25. His argument today is that he was making it clear in this letter within the relevant period that he was insisting on one sign being removed and with it, therefore, one footpath, and only agreeing to the disputed path becoming a right-of-away on the condition that Footpath No 9 was closed. His follow-up letter of 7th February 1987 underlines this point.
26. Mr Coppel argues that all the letter of 21st October does is ask the County Council to make a decision with a mild nudge in the form of a stated preference expressed by the defendant for the decision to go in a particular way. These are conflicting and competing arguments as to construction, each of which has merit. The Inspector's job was to look at this letter and the surrounding evidence that goes with it from this point of view, and from this point of view only, namely did it amount to evidence of a lack of intention on the part of Mr Darby to dedicate the disputed path.
27. The Inspector's conclusion was that it did not and she said so in this these terms:
"... I do not consider that this action demonstrated a lack of intention to dedicate as Mr Darby did not specify which sign he wanted removed."

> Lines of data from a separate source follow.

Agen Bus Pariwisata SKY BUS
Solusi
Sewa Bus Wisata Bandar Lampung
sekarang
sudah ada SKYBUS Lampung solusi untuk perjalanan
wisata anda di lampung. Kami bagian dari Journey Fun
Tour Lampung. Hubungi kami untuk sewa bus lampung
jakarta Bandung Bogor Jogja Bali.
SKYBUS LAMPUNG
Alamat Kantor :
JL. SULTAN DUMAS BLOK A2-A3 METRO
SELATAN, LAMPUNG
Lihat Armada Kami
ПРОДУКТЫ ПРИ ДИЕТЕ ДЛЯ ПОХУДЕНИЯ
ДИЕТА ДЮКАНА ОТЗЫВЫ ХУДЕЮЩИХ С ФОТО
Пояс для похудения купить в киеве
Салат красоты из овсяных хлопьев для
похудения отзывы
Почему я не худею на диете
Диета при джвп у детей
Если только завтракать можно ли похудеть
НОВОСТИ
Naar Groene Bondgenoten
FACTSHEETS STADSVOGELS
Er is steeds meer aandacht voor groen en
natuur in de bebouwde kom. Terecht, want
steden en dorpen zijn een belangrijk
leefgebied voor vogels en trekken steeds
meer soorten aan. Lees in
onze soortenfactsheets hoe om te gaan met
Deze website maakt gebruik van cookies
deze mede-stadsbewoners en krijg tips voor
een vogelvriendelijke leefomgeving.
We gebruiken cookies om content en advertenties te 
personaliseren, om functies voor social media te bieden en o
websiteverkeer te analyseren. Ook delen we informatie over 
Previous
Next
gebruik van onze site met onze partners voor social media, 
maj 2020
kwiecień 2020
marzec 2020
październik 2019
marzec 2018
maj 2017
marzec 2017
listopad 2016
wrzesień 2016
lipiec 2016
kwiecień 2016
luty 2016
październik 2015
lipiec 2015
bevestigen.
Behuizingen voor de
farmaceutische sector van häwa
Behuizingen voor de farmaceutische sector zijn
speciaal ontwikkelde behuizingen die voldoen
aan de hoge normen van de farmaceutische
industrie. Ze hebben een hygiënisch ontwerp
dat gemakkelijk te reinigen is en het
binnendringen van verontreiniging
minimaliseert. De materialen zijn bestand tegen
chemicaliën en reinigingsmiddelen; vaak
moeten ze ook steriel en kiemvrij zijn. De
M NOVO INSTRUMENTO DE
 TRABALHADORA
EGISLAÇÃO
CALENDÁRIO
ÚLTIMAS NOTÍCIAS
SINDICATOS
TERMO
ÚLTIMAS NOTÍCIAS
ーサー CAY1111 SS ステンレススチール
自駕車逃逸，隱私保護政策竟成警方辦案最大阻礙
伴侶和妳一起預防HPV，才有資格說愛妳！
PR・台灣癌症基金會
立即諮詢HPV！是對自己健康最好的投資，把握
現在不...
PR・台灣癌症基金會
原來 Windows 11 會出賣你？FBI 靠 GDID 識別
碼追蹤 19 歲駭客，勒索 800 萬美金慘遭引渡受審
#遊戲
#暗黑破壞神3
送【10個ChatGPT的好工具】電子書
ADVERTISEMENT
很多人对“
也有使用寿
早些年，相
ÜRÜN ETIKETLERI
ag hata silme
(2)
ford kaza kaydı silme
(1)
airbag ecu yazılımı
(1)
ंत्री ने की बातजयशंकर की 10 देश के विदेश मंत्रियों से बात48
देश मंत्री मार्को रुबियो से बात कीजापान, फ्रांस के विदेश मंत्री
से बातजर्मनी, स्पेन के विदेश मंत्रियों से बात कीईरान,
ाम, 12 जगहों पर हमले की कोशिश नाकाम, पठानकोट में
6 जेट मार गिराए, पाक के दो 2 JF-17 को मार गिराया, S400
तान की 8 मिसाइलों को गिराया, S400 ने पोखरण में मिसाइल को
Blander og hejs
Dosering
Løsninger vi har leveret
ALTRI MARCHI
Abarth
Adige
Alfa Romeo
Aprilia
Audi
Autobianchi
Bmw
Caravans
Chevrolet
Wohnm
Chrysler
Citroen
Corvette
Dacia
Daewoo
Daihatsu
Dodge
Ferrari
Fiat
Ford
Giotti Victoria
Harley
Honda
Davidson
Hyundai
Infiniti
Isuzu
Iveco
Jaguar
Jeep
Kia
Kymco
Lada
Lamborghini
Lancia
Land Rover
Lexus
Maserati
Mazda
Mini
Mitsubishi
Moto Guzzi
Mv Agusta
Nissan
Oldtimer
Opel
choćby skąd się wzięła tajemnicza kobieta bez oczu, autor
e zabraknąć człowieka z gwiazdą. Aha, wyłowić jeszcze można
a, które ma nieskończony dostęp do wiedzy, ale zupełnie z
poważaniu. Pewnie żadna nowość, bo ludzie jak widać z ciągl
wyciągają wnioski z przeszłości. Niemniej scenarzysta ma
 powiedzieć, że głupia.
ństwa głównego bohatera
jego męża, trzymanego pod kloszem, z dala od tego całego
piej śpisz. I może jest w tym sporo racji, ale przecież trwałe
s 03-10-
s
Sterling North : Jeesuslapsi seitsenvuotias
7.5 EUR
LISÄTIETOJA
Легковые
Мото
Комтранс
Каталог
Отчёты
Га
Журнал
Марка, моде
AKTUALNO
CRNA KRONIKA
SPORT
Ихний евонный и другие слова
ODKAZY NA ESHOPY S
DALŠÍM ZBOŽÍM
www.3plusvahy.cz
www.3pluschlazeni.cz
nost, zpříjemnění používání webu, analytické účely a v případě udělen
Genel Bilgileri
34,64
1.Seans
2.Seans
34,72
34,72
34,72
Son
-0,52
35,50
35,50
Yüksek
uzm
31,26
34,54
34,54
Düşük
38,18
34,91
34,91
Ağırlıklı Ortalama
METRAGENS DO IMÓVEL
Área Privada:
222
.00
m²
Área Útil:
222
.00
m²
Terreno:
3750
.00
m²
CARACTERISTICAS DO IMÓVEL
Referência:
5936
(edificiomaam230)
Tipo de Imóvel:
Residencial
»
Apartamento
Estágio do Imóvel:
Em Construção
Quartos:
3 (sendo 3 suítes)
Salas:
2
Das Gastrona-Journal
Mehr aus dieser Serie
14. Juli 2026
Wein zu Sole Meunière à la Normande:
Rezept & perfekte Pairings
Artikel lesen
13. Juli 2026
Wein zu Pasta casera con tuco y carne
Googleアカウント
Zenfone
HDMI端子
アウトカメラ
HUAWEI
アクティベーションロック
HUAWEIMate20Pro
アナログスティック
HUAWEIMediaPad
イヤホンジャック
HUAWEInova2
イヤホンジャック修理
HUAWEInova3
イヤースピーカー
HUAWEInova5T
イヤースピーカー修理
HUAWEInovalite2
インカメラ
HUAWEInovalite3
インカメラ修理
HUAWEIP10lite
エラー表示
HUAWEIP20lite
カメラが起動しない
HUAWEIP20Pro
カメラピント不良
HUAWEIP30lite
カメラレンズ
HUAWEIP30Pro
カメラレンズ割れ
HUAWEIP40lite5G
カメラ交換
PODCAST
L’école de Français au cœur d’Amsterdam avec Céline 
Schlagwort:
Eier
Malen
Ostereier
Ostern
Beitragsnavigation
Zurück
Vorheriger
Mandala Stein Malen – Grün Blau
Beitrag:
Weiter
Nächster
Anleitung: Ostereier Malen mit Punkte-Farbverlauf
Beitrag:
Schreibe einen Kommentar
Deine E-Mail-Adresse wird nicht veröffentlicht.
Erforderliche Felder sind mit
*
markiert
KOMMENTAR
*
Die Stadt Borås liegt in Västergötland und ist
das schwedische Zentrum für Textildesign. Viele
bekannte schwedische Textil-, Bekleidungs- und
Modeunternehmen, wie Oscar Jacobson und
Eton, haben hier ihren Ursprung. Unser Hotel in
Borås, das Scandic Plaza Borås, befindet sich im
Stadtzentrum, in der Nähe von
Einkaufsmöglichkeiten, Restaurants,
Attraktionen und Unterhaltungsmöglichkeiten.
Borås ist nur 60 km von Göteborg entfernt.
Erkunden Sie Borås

Mr Darby says that is not right, that he is, in effect, specifying that he wanted the disputed path sign removed. But in so saying, I think he is putting a favourable or one-sided construction of the letter, and I do not mean that in any offensive sense. My judgment is it was open to the Inspector to take the line she took. She went on significantly:
"Neither do I consider that this event was significant enough to bring the use of the right of way into question, as Mr Darby continued to encourage use of the path."
The Inspector as I have noted above found that the displaying of the notice of March 1987 was the first challenge within the meaning of section 32 to its use.
28. This claim for relief, therefore, in my judgment must fail, for the reasons I have given above, none of the elements of the decision letter attacked are indeed properly to be criticised on the grounds that they are criticised, and that the areas with which I have dealt were within the province of the Inspector properly addressed by her.
29. I reach this conclusion with regret, since Mr Darby has conducted his appeal with great ability and great clarity. I have little doubt that this result will come as a considerable disappointment to him. I hope he will be able to accept that its failure is due to no fault on his part but is a reflection of the necessarily limited role of this court in its power to review and re-visit findings of the type that are in question in this case. For the above reasons this claim fails.